El valor científico de la experimentación biomédica con animales es, así, como mínimo, bastante menor del que mucha gente asume[4]. Ello tiene diferentes implicaciones. En primer lugar, supone que los seres humanos que participan en los ensayos de esos fármacos, y quienes los consumen una vez comercializados, se exponen a recibir daños no detectados en la fase previa de experimentación con animales. En segundo lugar, impide el desarrollo de tratamientos que serían beneficiosos para humanos pero respecto de los que se ha detectado algún efecto dañino en animales no humanos. Pues, efectivamente, existen potenciales medicamentos (como la aspirina) que, aunque gravemente dañinos, o incluso letales, para los animales, no lo son para los seres humanos.

Actualmente existe un gran número de métodos de investigación que no emplean animales, como el uso de cultivos celulares y de tejidos, modelos de órganos o modelos computacionales. Pese a lo dudoso del valor científico de la experimentación con animales, sin embargo, los recursos empleados para desarrollar más estos métodos alternativos son, en comparación, mínimos. Por cada euro invertido en ellos se emplean varios miles en la promoción de la experimentación animal. Esto incluye los gastos en propaganda y lobby por parte de las empresas que se benefician de la ella. Así, por ejemplo, la industria farmacéutica destinó solamente en sus relaciones políticas con la UE en 2014 más de cuatro veces el total invertido el año anterior por toda la UE en métodos sin animales[5]. Carece de toda justificación emplear todos estos recursos para proseguir con estas investigaciones cuando podrían emplearse en formas potencialmente más eficientes para mejorar la salud humana (y no humana).


Finalmente, hay una implicación adicional de defender la experimentación con animales frente a los métodos que no los usan. Si lo único que nos importara es obtener los mayores avances para la salud humana, por encima de las objeciones éticas, entonces el método a seguir no sería la experimentación con animales no humanos, sino que deberíamos estar dispuestas a someter a otros seres humanos a tales experimentos, aun contra su voluntad. Al fin y al cabo, desde un punto de vista metodológico, no hay alternativa mejor para la investigación biomédica. Por supuesto, ello es éticamente rechazable. Causar graves daños, contra su voluntad, a otros seres humanos no queda justificado simplemente porque con ello se prolongue o mejore la vida de otros. Específicamente, consideraríamos inaceptable causar esos daños a ciertos seres humanos simplemente porque sus capacidades cognitivas  sean similares a las de los no humanos que actualmente se emplean en experimentos.

Ahora bien, si rechazamos el especismo, tampoco podemos creer que este tipo de investigación justifica causar graves daños a individuos no humanos. Como se ha explicado, la mera pertenencia a una especie es un factor irrelevante.
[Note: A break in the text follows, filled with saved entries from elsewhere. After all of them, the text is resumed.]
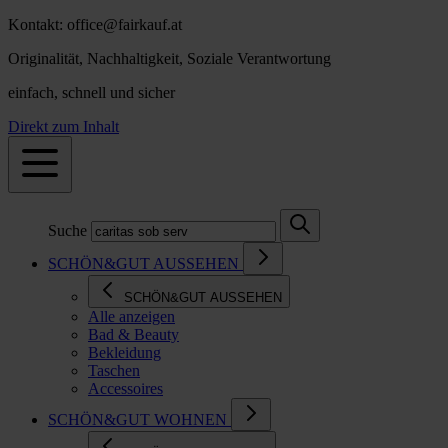
Kontakt: office@fairkauf.at
Originalität, Nachhaltigkeit, Soziale Verantwortung
einfach, schnell und sicher
Direkt zum Inhalt
Suche
SCHÖN&GUT AUSSEHEN
SCHÖN&GUT AUSSEHEN
Alle anzeigen
Bad & Beauty
Bekleidung
Taschen
Accessoires
SCHÖN&GUT WOHNEN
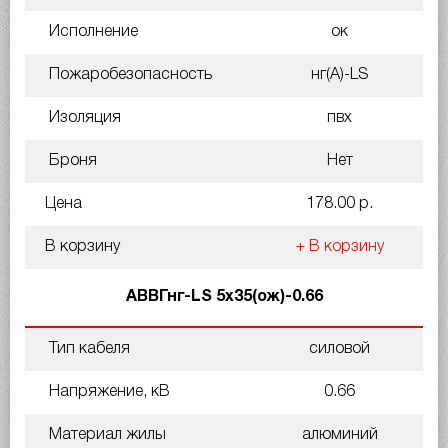
Исполнение
ок
Пожаробезопасность
нг(A)-LS
Изоляция
пвх
Броня
Нет
Цена
178.00 р.
В корзину
+ В корзину
АВВГнг-LS 5х35(ож)-0.66
Тип кабеля
силовой
Напряжение, кВ
0.66
Материал жилы
алюминий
Tampoco puede serlo la inteligencia, puesto que también rechazamos la experimentación con humanos con diversidad funcional intelectual. Para evaluar éticamente una práctica, como la de la experimentación con no humanos, es preciso considerar de forma imparcial los intereses de todos los individuos afectados por ella, independientemente de la especie a la que pertenezcan. Esto requiere rechazar toda discriminación, incluido el especismo.

En síntesis, el dilema que hay que confrontar es el siguiente: o bien aceptamos experimentar con individuos sintientes, o bien lo rechazamos y optamos por otros métodos de investigación. Bajo un criterio de mera eficiencia, deberíamos escoger la primera alternativa, lo que justificaría emplear a seres humanos en los experimentos. Decidir éticamente, sin embargo, nos obliga a escoger la segunda, abandonando los experimentos con animales no humanos e invirtiendo en el desarrollo de otros métodos. Persistir en la situación, por lo tanto, está éticamente.